Venezuelan prosecutors arrest 21 people in crypto-related corruption scheme

Venezuelan prosecutors have arrested 21 people in connection with a wide-ranging cryptocurrency-related corruption scheme on state oil company Petroles de Venezuela SA (PDVSA), according to Reuters.

The expanding anti-corruption probe in Venezuela has led to the detention of 10 officials and 11 businessmen. The country’s attorney general has also issued arrest warrants for 11 more people.

The investigation, which began in October, is focused on state oil company PDVSA, a government entity supervising cryptocurrency operations, and the judiciary. This week, it led to the resignation of the country’s powerful oil minister, Tareck El Aissami, who had served the government for two decades.

According to Attorney General Tarek Saab, the corruption scheme involved officials, businessmen, and young people, including the so-called mafia women, who participated in corruption and money laundering. Saab described it as “one of the most lurid plots in recent years.”

The investigation revealed that a Venezuelan entity supervising the use of cryptocurrency for official transactions was assigned oil cargoes for sale with no administrative control. Many of the buyers did not pay for the oil correspondingly, leading to accusations of appropriation of public assets, money laundering, influence peddling, and criminal association.

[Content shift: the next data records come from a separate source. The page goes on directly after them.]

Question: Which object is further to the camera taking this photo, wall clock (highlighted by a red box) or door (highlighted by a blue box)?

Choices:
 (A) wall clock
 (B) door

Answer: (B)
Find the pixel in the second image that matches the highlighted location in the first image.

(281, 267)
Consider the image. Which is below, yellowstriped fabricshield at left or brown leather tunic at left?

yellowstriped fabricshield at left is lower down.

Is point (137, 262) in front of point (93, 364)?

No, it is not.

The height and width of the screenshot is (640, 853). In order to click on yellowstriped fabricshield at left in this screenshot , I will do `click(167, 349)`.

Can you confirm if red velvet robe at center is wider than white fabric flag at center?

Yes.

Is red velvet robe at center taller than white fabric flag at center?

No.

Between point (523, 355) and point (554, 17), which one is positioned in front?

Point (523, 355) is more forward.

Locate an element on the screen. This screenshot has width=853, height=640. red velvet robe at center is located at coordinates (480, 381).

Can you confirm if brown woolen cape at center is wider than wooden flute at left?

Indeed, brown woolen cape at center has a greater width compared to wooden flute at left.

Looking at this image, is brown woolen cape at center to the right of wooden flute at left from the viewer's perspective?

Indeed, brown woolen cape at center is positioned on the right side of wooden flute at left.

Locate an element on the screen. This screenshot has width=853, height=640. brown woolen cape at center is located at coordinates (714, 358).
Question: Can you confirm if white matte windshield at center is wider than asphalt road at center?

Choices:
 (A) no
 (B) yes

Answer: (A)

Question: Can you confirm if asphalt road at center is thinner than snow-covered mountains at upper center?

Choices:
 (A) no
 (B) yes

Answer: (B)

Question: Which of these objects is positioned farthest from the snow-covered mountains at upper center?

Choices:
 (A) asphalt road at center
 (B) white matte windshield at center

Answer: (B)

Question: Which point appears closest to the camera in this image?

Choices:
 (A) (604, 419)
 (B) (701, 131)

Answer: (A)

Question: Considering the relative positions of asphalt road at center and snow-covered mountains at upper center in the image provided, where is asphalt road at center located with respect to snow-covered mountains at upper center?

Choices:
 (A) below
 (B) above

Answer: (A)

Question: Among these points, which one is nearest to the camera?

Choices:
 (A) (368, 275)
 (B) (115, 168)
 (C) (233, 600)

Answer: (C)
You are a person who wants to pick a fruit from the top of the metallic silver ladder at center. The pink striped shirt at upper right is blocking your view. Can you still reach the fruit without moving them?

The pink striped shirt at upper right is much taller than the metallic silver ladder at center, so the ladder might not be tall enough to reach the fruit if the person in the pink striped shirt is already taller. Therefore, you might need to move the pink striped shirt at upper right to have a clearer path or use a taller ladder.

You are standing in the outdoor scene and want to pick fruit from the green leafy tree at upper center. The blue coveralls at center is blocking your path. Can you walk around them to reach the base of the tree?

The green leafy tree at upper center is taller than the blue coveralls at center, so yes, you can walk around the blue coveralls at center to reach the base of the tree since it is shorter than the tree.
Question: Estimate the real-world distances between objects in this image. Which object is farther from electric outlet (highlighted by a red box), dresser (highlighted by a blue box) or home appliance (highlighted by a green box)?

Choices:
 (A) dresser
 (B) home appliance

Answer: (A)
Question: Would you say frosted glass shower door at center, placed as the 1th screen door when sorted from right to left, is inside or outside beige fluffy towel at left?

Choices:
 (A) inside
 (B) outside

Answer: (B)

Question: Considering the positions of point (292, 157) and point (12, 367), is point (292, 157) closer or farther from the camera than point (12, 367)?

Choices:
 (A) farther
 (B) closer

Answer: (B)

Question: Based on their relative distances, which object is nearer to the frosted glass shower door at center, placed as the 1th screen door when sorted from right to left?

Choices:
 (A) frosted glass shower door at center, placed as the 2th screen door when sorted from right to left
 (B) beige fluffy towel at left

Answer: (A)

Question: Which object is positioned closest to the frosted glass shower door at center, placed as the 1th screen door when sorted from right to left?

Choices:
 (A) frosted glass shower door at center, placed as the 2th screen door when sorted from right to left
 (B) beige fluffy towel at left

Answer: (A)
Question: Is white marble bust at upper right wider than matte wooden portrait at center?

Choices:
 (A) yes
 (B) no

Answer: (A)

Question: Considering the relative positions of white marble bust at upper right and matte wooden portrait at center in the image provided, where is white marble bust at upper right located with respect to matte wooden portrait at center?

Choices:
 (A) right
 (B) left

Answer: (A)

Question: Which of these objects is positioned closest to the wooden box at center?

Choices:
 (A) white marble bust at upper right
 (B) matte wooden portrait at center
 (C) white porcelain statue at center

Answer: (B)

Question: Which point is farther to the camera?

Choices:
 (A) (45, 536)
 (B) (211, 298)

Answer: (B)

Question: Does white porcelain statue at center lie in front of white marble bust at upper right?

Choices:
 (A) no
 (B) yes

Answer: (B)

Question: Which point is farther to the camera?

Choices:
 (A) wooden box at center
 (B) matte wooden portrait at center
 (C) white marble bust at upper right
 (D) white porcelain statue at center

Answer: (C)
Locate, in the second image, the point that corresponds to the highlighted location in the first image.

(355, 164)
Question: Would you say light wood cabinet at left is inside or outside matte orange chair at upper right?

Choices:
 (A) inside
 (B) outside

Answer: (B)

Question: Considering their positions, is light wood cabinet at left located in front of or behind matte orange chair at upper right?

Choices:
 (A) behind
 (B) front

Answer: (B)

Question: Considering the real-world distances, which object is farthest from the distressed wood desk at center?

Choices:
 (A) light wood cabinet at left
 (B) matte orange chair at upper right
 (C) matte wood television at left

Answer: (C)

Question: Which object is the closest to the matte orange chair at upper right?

PDVSA has accumulated $21.2 billion in commercial accounts receivable since 2020, including $3.6 billion potentially unrecoverable, after turning to dozens of little-known intermediaries to export its oil under US sanctions.

President Nicolas Maduro, who said he has been directly overseeing the probe, this week appointed PDVSA’s head Pedro Tellechea as new oil minister, delegating in him the supervision of the whole industry.

This is not the first time the attorney general’s office has investigated corruption in Venezuela’s oil industry. In the last five years, Saab’s office has investigated 31 cases linked to corruption, leading to almost 200 people prosecuted. The country’s designated official body to regulate crypto assets, Sunacrip, has also been hit by corruption allegations, with its head Joselit Ramirez and several other government officials arrested on Mar. 18.

These arrests and investigations are part of the Venezuelan government’s efforts to combat corruption in its oil industry and beyond. As the country’s main source of hard-currency revenue, it is essential to ensure that the industry operates transparently and ethically. The world will be watching closely to see if these efforts result in real change.